Samir, 39 ans, a trompé sa femme. « J'ai honte de le dire, parce que je l'aime profondément. Ce que je ressens pour ma femme est doux, profond, sérieux, c'est un amour solide que rien ne peut ébranler. Je passerai toute ma vie avec elle, cela ne fait pas de doute. Cela n'a rien à voir avec la folie qui s'est emparée de moi récemment, lorsque j'ai commencé à flirter avec une autre femme sur le Web. Au début, c'était juste un jeu, pétillant et sans danger. Je dominais parfaitement la situation. D'ailleurs, ce n'était pas la première fois que je jouais à séduire, c'est tellement excitant. Ça me rassure de sentir que je peux plaire aux femmes. Mais cette fois, je suis comme envoûté. J'ai perdu le contrôle. Cela m'enchante et me torture à la fois. C'est une vraie drogue. Je me dis que je devrais arrêter, mais c'est la passion qui me ravage. Je fais très attention à ce que mon épouse ne découvre rien. J'efface toute trace, mais je me sens de plus en plus mal. L'idée de mener une double vie me pèse, mais en même temps, je découvre que c'est terriblement attirant. »

« De cette manière, Internet peut devenir un véritable piège, signale Claude Ghorayeb. C'est le revers de la médaille. Bien souvent, la proximité virtuelle, les messages charmeurs et enjôleurs peuvent déboucher sur des relations fusionnelles. Mais aussi, en cas de rencontre effective, les déceptions peuvent être aussi fortes que les espérances. Les "amours virtuelles" renforcent la nature irréelle de la relation et risquent de maintenir les partenaires dans une idéalisation de l'autre. Elles sont synonymes de confort pour leurs adeptes, tout d'abord par le choix du partenaire présélectionné sur la base de critères bien définis, ensuite par la nature temporaire de la relation qui n'existe finalement que durant le temps de connexion. Une fois l'ordinateur éteint, la personne reprend et continue seule le cours de sa vie, déclenchant une activation de l'angoisse de la perte de l'autre, de l'appréhension du vide. »

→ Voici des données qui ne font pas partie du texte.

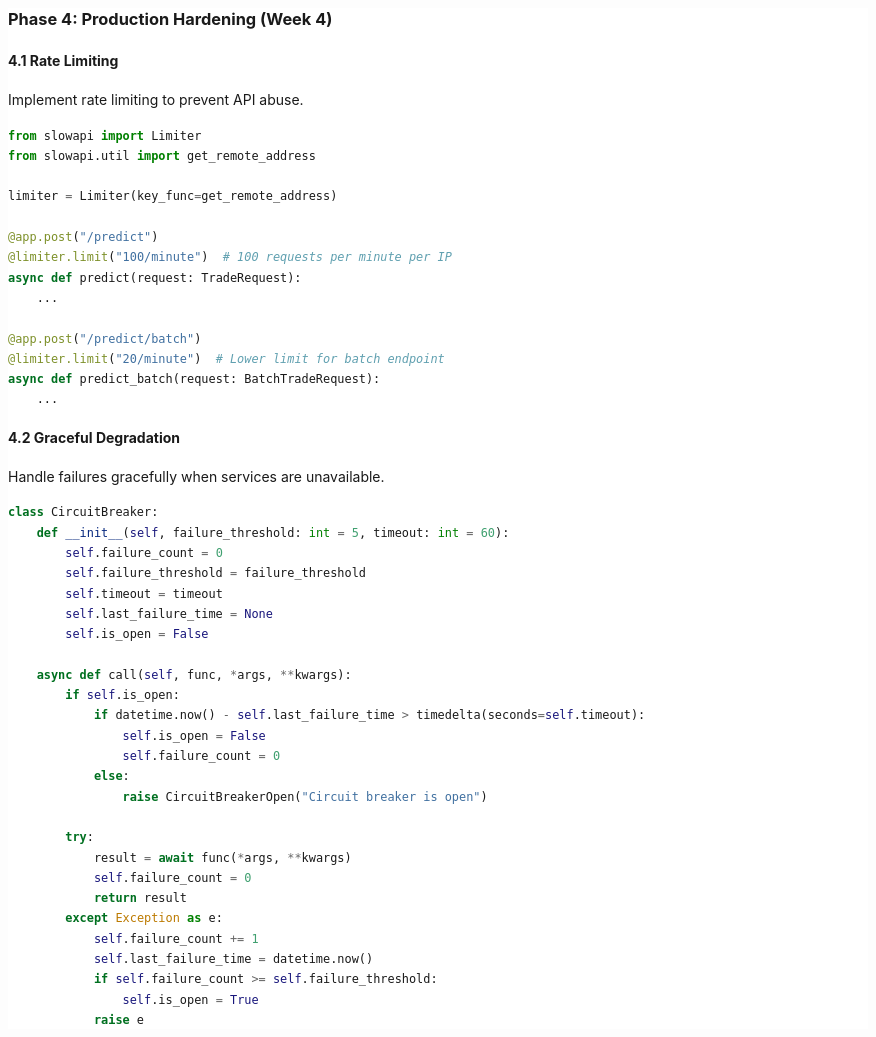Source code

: 
### Phase 4: Production Hardening (Week 4)

#### 4.1 Rate Limiting
Implement rate limiting to prevent API abuse.

```python
from slowapi import Limiter
from slowapi.util import get_remote_address

limiter = Limiter(key_func=get_remote_address)

@app.post("/predict")
@limiter.limit("100/minute")  # 100 requests per minute per IP
async def predict(request: TradeRequest):
    ...

@app.post("/predict/batch")
@limiter.limit("20/minute")  # Lower limit for batch endpoint
async def predict_batch(request: BatchTradeRequest):
    ...
```

#### 4.2 Graceful Degradation
Handle failures gracefully when services are unavailable.

```python
class CircuitBreaker:
    def __init__(self, failure_threshold: int = 5, timeout: int = 60):
        self.failure_count = 0
        self.failure_threshold = failure_threshold
        self.timeout = timeout
        self.last_failure_time = None
        self.is_open = False
        
    async def call(self, func, *args, **kwargs):
        if self.is_open:
            if datetime.now() - self.last_failure_time > timedelta(seconds=self.timeout):
                self.is_open = False
                self.failure_count = 0
            else:
                raise CircuitBreakerOpen("Circuit breaker is open")
                
        try:
            result = await func(*args, **kwargs)
            self.failure_count = 0
            return result
        except Exception as e:
            self.failure_count += 1
            self.last_failure_time = datetime.now()
            if self.failure_count >= self.failure_threshold:
                self.is_open = True
            raise e
```
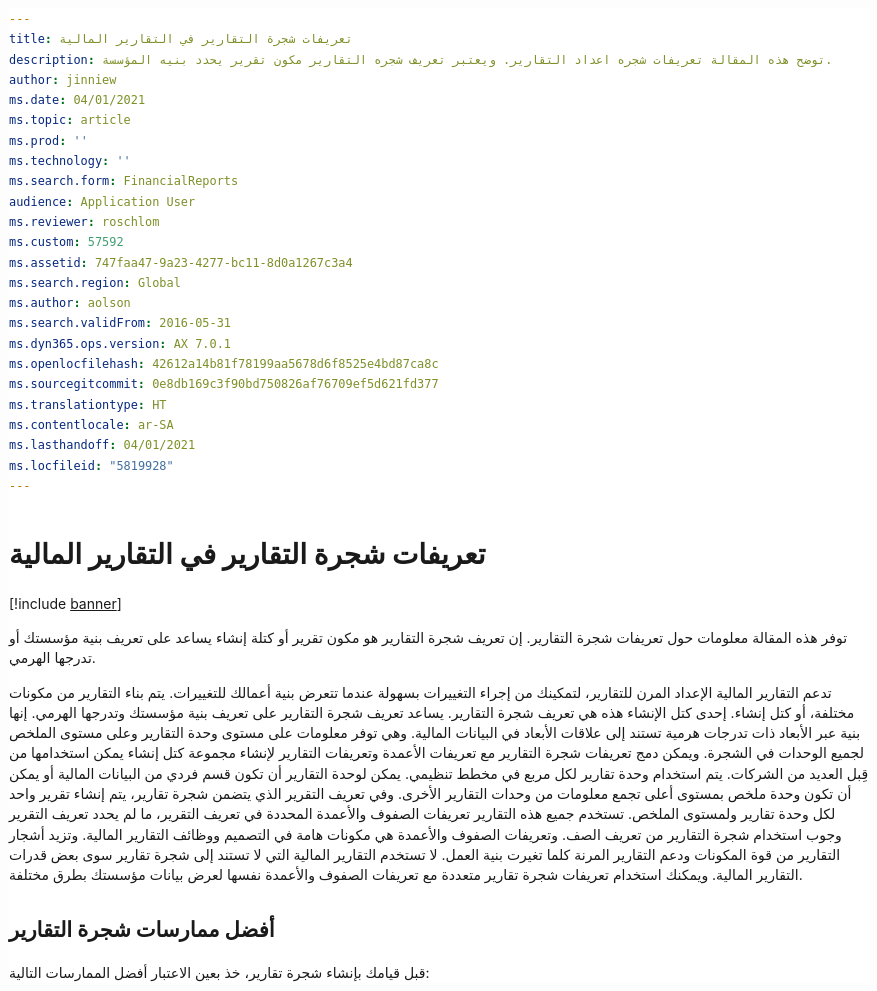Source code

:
 ```yaml
---
title: تعريفات شجرة التقارير في التقارير المالية
description: توضح هذه المقالة تعريفات شجره اعداد التقارير. ويعتبر تعريف شجره التقارير مكون تقرير يحدد بنيه المؤسسة.
author: jinniew
ms.date: 04/01/2021
ms.topic: article
ms.prod: ''
ms.technology: ''
ms.search.form: FinancialReports
audience: Application User
ms.reviewer: roschlom
ms.custom: 57592
ms.assetid: 747faa47-9a23-4277-bc11-8d0a1267c3a4
ms.search.region: Global
ms.author: aolson
ms.search.validFrom: 2016-05-31
ms.dyn365.ops.version: AX 7.0.1
ms.openlocfilehash: 42612a14b81f78199aa5678d6f8525e4bd87ca8c
ms.sourcegitcommit: 0e8db169c3f90bd750826af76709ef5d621fd377
ms.translationtype: HT
ms.contentlocale: ar-SA
ms.lasthandoff: 04/01/2021
ms.locfileid: "5819928"
---
```

# <a name="reporting-tree-definitions-in-financial-reports"></a>تعريفات شجرة التقارير في التقارير المالية

[!include [banner](../includes/banner.md)]

توفر هذه المقالة معلومات حول تعريفات شجرة التقارير. إن تعريف شجرة التقارير هو مكون تقرير أو كتلة إنشاء يساعد على تعريف بنية مؤسستك أو تدرجها الهرمي.

تدعم التقارير المالية الإعداد المرن للتقارير، لتمكينك من إجراء التغييرات بسهولة عندما تتعرض بنية أعمالك للتغييرات. يتم بناء التقارير من مكونات مختلفة، أو كتل إنشاء. إحدى كتل الإنشاء هذه هي تعريف شجرة التقارير. يساعد تعريف شجرة التقارير على تعريف بنية مؤسستك وتدرجها الهرمي. إنها بنية عبر الأبعاد ذات تدرجات هرمية تستند إلى علاقات الأبعاد في البيانات المالية. وهي توفر معلومات على مستوى وحدة التقارير وعلى مستوى الملخص لجميع الوحدات في الشجرة. ويمكن دمج تعريفات شجرة التقارير مع تعريفات الأعمدة وتعريفات التقارير لإنشاء مجموعة كتل إنشاء يمكن استخدامها من قِبل العديد من الشركات. يتم استخدام وحدة تقارير لكل مربع في مخطط تنظيمي. يمكن لوحدة التقارير أن تكون قسم فردي من البيانات المالية أو يمكن أن تكون وحدة ملخص بمستوى أعلى تجمع معلومات من وحدات التقارير الأخرى. وفي تعريف التقرير الذي يتضمن شجرة تقارير، يتم إنشاء تقرير واحد لكل وحدة تقارير ولمستوى الملخص. تستخدم جميع هذه التقارير تعريفات الصفوف والأعمدة المحددة في تعريف التقرير، ما لم يحدد تعريف التقرير وجوب استخدام شجرة التقارير من تعريف الصف. وتعريفات الصفوف والأعمدة هي مكونات هامة في التصميم ووظائف التقارير المالية. وتزيد أشجار التقارير من قوة المكونات ودعم التقارير المرنة كلما تغيرت بنية العمل. لا تستخدم التقارير المالية التي لا تستند إلى شجرة تقارير سوى بعض قدرات التقارير المالية. ويمكنك استخدام تعريفات شجرة تقارير متعددة مع تعريفات الصفوف والأعمدة نفسها لعرض بيانات مؤسستك بطرق مختلفة.

## <a name="reporting-tree-best-practices"></a>أفضل ممارسات شجرة التقارير
قبل قيامك بإنشاء شجرة تقارير، خذ بعين الاعتبار أفضل الممارسات التالية:
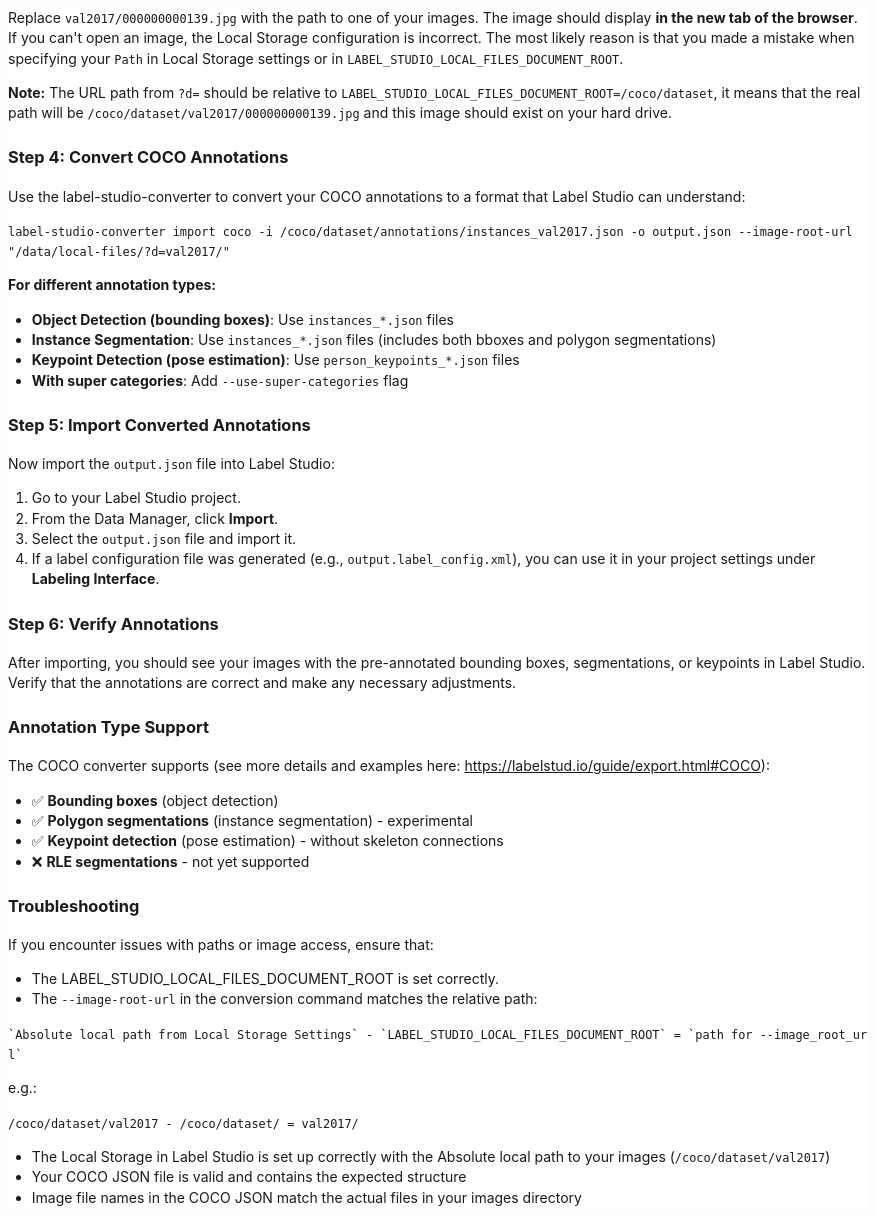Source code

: Replace `val2017/000000000139.jpg` with the path to one of your images. The image should display **in the new tab of the browser**.
If you can't open an image, the Local Storage configuration is incorrect. The most likely reason is that you made a mistake when specifying your `Path` in Local Storage settings or in `LABEL_STUDIO_LOCAL_FILES_DOCUMENT_ROOT`. 

**Note:** The URL path from `?d=` should be relative to `LABEL_STUDIO_LOCAL_FILES_DOCUMENT_ROOT=/coco/dataset`, 
it means that the real path will be `/coco/dataset/val2017/000000000139.jpg` and this image should exist on your hard drive.

### Step 4: Convert COCO Annotations
Use the label-studio-converter to convert your COCO annotations to a format that Label Studio can understand:

```
label-studio-converter import coco -i /coco/dataset/annotations/instances_val2017.json -o output.json --image-root-url "/data/local-files/?d=val2017/"
```

**For different annotation types:**
- **Object Detection (bounding boxes)**: Use `instances_*.json` files
- **Instance Segmentation**: Use `instances_*.json` files (includes both bboxes and polygon segmentations)  
- **Keypoint Detection (pose estimation)**: Use `person_keypoints_*.json` files
- **With super categories**: Add `--use-super-categories` flag

### Step 5: Import Converted Annotations
Now import the `output.json` file into Label Studio:
1. Go to your Label Studio project.
2. From the Data Manager, click **Import**.
3. Select the `output.json` file and import it.
4. If a label configuration file was generated (e.g., `output.label_config.xml`), you can use it in your project settings under **Labeling Interface**.

### Step 6: Verify Annotations
After importing, you should see your images with the pre-annotated bounding boxes, segmentations, or keypoints in Label Studio. Verify that the annotations are correct and make any necessary adjustments.

### Annotation Type Support
The COCO converter supports (see more details and examples here: https://labelstud.io/guide/export.html#COCO):
- ✅ **Bounding boxes** (object detection)
- ✅ **Polygon segmentations** (instance segmentation) - experimental
- ✅ **Keypoint detection** (pose estimation) - without skeleton connections
- ❌ **RLE segmentations** - not yet supported

### Troubleshooting
If you encounter issues with paths or image access, ensure that:
- The LABEL_STUDIO_LOCAL_FILES_DOCUMENT_ROOT is set correctly.
- The `--image-root-url` in the conversion command matches the relative path:
```
`Absolute local path from Local Storage Settings` - `LABEL_STUDIO_LOCAL_FILES_DOCUMENT_ROOT` = `path for --image_root_url`
```
e.g.:
```
/coco/dataset/val2017 - /coco/dataset/ = val2017/
```
- The Local Storage in Label Studio is set up correctly with the Absolute local path to your images (`/coco/dataset/val2017`)
- Your COCO JSON file is valid and contains the expected structure
- Image file names in the COCO JSON match the actual files in your images directory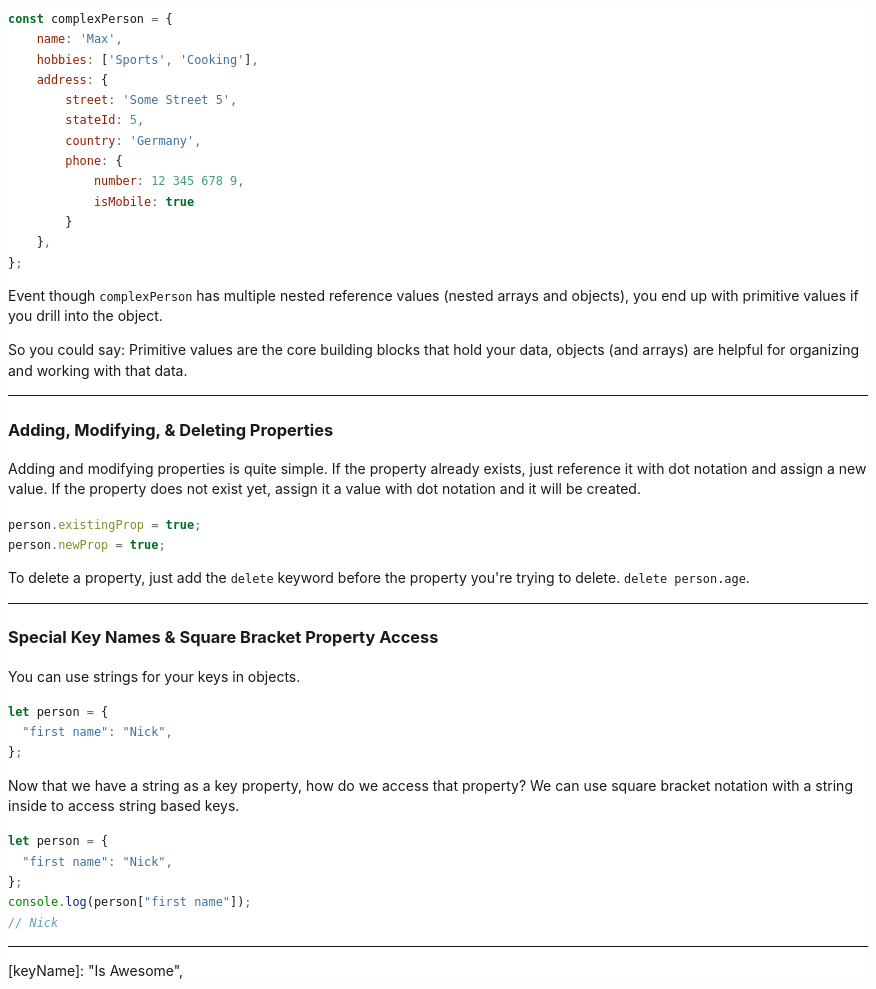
 ```js
const complexPerson = {
    name: 'Max',
    hobbies: ['Sports', 'Cooking'],
    address: {
        street: 'Some Street 5',
        stateId: 5,
        country: 'Germany',
        phone: {
            number: 12 345 678 9,
            isMobile: true
        }
    },
};
```

Event though `complexPerson` has multiple nested reference values (nested arrays and objects), you end up with primitive values if you drill into the object.

So you could say: Primitive values are the core building blocks that hold your data, objects (and arrays) are helpful for organizing and working with that data.

---

### Adding, Modifying, & Deleting Properties

Adding and modifying properties is quite simple. If the property already exists, just reference it with dot notation and assign a new value. If the property does not exist yet, assign it a value with dot notation and it will be created.

```js
person.existingProp = true;
person.newProp = true;
```

To delete a property, just add the `delete` keyword before the property you're trying to delete. `delete person.age`.

---

### Special Key Names & Square Bracket Property Access

You can use strings for your keys in objects.

```js
let person = {
  "first name": "Nick",
};
```

Now that we have a string as a key property, how do we access that property?
We can use square bracket notation with a string inside to access string based keys.

```js
let person = {
  "first name": "Nick",
};
console.log(person["first name"]);
// Nick
```

---

  [keyName]: "Is Awesome",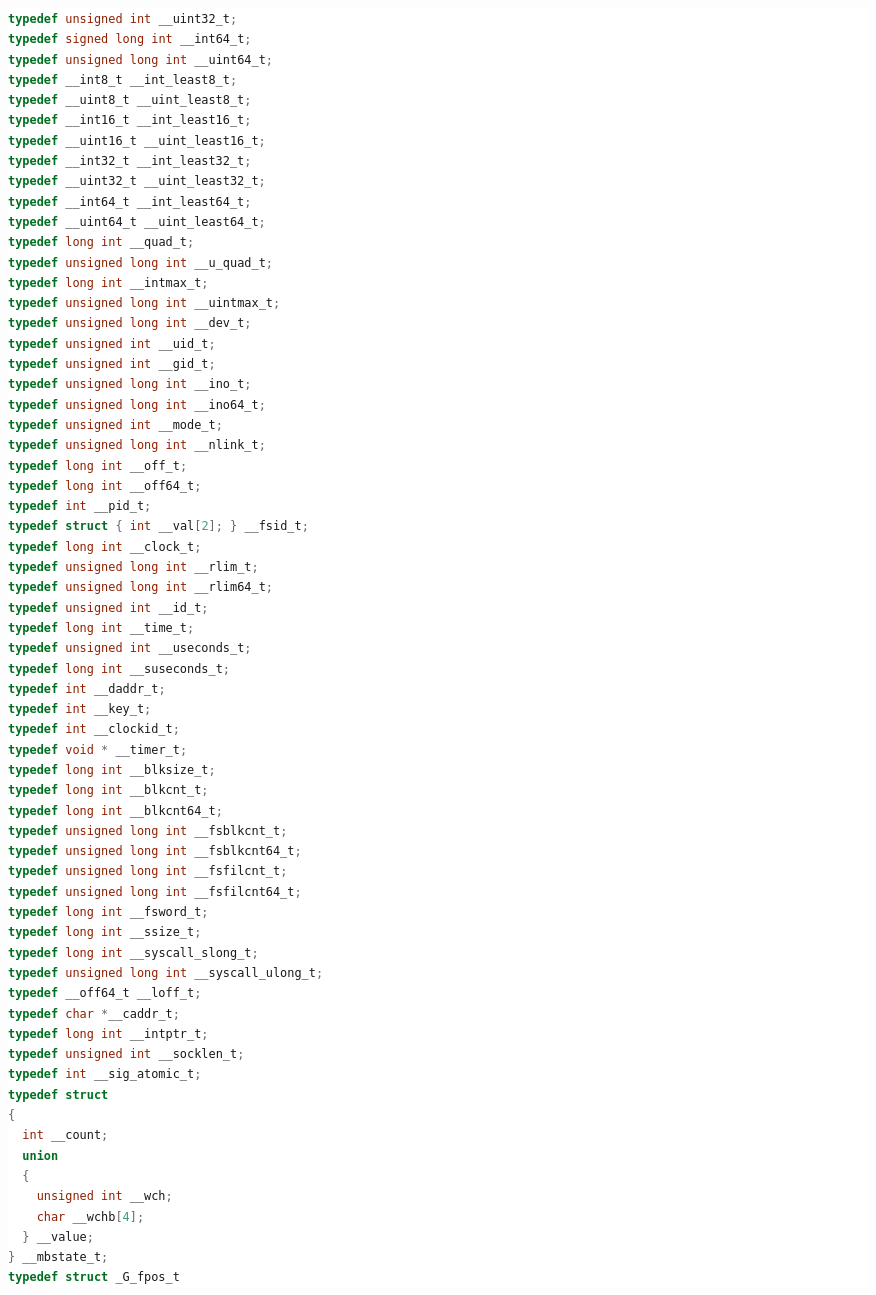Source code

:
 ```c++
typedef unsigned int __uint32_t;
typedef signed long int __int64_t;
typedef unsigned long int __uint64_t;
typedef __int8_t __int_least8_t;
typedef __uint8_t __uint_least8_t;
typedef __int16_t __int_least16_t;
typedef __uint16_t __uint_least16_t;
typedef __int32_t __int_least32_t;
typedef __uint32_t __uint_least32_t;
typedef __int64_t __int_least64_t;
typedef __uint64_t __uint_least64_t;
typedef long int __quad_t;
typedef unsigned long int __u_quad_t;
typedef long int __intmax_t;
typedef unsigned long int __uintmax_t;
typedef unsigned long int __dev_t;
typedef unsigned int __uid_t;
typedef unsigned int __gid_t;
typedef unsigned long int __ino_t;
typedef unsigned long int __ino64_t;
typedef unsigned int __mode_t;
typedef unsigned long int __nlink_t;
typedef long int __off_t;
typedef long int __off64_t;
typedef int __pid_t;
typedef struct { int __val[2]; } __fsid_t;
typedef long int __clock_t;
typedef unsigned long int __rlim_t;
typedef unsigned long int __rlim64_t;
typedef unsigned int __id_t;
typedef long int __time_t;
typedef unsigned int __useconds_t;
typedef long int __suseconds_t;
typedef int __daddr_t;
typedef int __key_t;
typedef int __clockid_t;
typedef void * __timer_t;
typedef long int __blksize_t;
typedef long int __blkcnt_t;
typedef long int __blkcnt64_t;
typedef unsigned long int __fsblkcnt_t;
typedef unsigned long int __fsblkcnt64_t;
typedef unsigned long int __fsfilcnt_t;
typedef unsigned long int __fsfilcnt64_t;
typedef long int __fsword_t;
typedef long int __ssize_t;
typedef long int __syscall_slong_t;
typedef unsigned long int __syscall_ulong_t;
typedef __off64_t __loff_t;
typedef char *__caddr_t;
typedef long int __intptr_t;
typedef unsigned int __socklen_t;
typedef int __sig_atomic_t;
typedef struct
{
  int __count;
  union
  {
    unsigned int __wch;
    char __wchb[4];
  } __value;
} __mbstate_t;
typedef struct _G_fpos_t
```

Et la psychothérapeute d'attirer l'attention sur la nécessité de « plonger rapidement dans le réel, afin d'éviter le risque des fausses illusions. La facilité des échanges virtuels ne se reproduisant pas toujours dans le concret, délicat est le moment où les partenaires se retrouvent face à face. Les déceptions s'implantent souvent quand la personne ne correspond pas à l'image qu'on s'était construite. Par ailleurs, l'accès facile aux images pornographiques est regrettable. Le modèle de sexualité qui transparaît sur l'écran peut se révéler néfaste : le désir y est généralement automatique. L'autre est forcément disponible, la relation sexuelle est présentée sous le mode de la performance, et le plaisir est toujours au rendez-vous. Cela ne correspond pas nécessairement au vécu quotidien de la plupart des couples. Insatisfactions et désillusions risquent fort d'être à l'honneur ». Il n'en reste pas moins que de nombreux couples se forment aujourd'hui par cet intermédiaire, et rien ne prouve qu'ils soient plus fragiles ou plus vulnérables que d'autres.